U. S. Representative and  Democratic presidential candidate Tulsi Gabbard filed a lawsuit in the United States District Court for the Central District of California, claiming that Google infringed on her free speech rights. 

Google is a privately-owned company and isn’t subject to restrictions imposed by the First Amendment, which only applies to actions by the government. However, Gabbard’s lawsuit argues that the tech company is in effect a state actor because of its vast power over speech—that it operates a public forum for tens of millions of Americans and thus, like the government, cannot discriminate against speakers based on their viewpoint.

“Google creates, operates, and controls its platform and services, including but not limited to Google Search, Google Ads, and Gmail as a public forum or its functional equivalent by intentionally and openly dedicating its platform for public use and public benefit, inviting the public to utilize Google as a forum for free speech. Google serves as a state actor by performing an exclusively and traditionally public function by regulating free speech within a public forum and helping to run elections. Accordingly, speech cannot be arbitrarily, unreasonably, or discriminatorily excluded, regulated, or restricted on the basis of viewpoint or the identity of the speaker on Google’s platform,” reads the complaint. 

After the close of the first Democratic debate in June, Gabbard and her team noticed a sharp uptick in the number of people searching her name on Google, so her campaign began buying Google search ads. The plan was put on hold when her campaign realized that Google had abruptly suspended Gabbard’s advertising account.

“On June 28, 2019, millions of Americans asked Google about Tulsi Gabbard. Tulsi sought to answer them. But Google silenced her,” the lawsuit says. 
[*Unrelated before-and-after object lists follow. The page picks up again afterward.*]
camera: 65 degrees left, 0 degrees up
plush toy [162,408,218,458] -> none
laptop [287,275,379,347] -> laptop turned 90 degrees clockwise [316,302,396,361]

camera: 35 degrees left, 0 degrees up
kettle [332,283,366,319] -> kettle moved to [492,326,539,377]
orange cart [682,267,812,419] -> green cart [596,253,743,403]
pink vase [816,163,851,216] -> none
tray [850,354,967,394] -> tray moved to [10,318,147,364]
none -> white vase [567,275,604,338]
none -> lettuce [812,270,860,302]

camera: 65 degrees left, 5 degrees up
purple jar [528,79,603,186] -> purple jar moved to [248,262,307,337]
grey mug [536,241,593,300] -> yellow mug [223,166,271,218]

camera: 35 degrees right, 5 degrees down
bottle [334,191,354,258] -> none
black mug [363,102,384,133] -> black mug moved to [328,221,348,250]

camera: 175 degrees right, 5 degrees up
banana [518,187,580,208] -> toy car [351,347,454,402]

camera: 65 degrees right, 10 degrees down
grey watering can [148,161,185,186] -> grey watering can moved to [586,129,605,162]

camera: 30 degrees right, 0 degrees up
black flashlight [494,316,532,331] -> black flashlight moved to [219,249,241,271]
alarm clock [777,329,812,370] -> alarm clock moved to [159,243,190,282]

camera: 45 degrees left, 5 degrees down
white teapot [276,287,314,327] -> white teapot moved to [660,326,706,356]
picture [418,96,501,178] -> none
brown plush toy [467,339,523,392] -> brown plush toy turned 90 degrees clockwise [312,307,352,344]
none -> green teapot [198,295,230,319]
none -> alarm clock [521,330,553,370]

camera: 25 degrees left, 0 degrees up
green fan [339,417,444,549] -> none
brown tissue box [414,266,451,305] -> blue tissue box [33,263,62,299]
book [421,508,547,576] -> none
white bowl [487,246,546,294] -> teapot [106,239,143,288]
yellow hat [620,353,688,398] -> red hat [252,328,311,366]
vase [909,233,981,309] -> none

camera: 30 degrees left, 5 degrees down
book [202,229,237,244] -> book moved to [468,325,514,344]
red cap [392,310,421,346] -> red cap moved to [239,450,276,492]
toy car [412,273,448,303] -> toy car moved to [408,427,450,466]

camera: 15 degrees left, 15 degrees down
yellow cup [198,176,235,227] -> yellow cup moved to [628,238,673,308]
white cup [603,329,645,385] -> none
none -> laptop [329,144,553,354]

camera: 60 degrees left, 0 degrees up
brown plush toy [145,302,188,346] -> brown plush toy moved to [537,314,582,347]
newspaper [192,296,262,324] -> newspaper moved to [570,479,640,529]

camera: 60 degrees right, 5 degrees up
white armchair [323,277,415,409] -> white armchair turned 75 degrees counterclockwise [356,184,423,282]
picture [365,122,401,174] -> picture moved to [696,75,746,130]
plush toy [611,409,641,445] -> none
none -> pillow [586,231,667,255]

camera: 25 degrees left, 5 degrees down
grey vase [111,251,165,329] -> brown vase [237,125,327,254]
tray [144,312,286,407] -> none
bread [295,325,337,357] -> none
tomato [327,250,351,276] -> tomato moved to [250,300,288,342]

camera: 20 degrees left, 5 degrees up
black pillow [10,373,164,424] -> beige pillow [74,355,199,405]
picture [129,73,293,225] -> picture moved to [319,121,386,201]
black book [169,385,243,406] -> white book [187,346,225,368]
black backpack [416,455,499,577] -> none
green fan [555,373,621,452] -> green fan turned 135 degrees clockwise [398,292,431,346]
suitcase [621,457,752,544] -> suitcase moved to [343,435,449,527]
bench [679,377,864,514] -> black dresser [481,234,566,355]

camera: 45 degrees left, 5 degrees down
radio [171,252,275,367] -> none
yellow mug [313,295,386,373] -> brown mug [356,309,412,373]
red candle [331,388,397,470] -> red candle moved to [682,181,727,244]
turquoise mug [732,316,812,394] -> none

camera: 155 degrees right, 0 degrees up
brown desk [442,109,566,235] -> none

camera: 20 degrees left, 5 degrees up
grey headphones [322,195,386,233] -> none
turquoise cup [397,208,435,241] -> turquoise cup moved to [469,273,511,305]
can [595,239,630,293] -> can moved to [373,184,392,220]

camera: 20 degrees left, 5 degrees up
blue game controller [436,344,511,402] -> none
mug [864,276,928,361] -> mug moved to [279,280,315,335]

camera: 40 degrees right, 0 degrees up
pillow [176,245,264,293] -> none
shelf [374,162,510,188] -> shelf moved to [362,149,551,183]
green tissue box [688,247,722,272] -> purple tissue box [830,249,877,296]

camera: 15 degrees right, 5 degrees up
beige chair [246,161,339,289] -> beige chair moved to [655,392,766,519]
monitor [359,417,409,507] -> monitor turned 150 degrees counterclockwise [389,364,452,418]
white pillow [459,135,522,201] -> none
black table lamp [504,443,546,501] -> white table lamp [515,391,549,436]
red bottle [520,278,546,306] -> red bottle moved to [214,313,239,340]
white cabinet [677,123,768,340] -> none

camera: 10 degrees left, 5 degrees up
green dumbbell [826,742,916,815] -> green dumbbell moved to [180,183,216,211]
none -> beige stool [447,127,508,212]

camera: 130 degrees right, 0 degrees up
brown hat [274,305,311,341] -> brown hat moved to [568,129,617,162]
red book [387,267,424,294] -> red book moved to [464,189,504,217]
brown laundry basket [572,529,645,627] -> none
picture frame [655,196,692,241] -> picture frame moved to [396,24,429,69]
For its part, Google says the temporary suspension was triggered by large increase in the amount Gabbard’s campaign had been spending on its ads. “We have automated systems that flag unusual activity on all advertiser accounts – including large spending changes – in order to prevent fraud and protect our customers. In this case, our system triggered a suspension and the account was reinstated shortly thereafter. We are proud to offer ad products that help campaigns connect directly with voters and we do so without bias toward any party or political ideology, “ a Google spokesperson told Politico.

But Gabbard, who has been an outspoken critic of large tech companies like Google, insists that the suspension was arbitrary, capricious, and representative of large-scale political biases. 

“Google’s discriminatory actions against my campaign are reflective of how dangerous their complete dominance over internet search is, and how the increasing dominance of big tech companies over our public discourse threatens our core American values, Gabbard said in a statement. “This is a threat to free speech, fair elections, and to our democracy, and I intend to fight back on behalf of all Americans.” 

The Presidential hopeful is asking the court for an injunction requiring Google to cease censoring her speech, and for the company to pay at least $50 million in damages.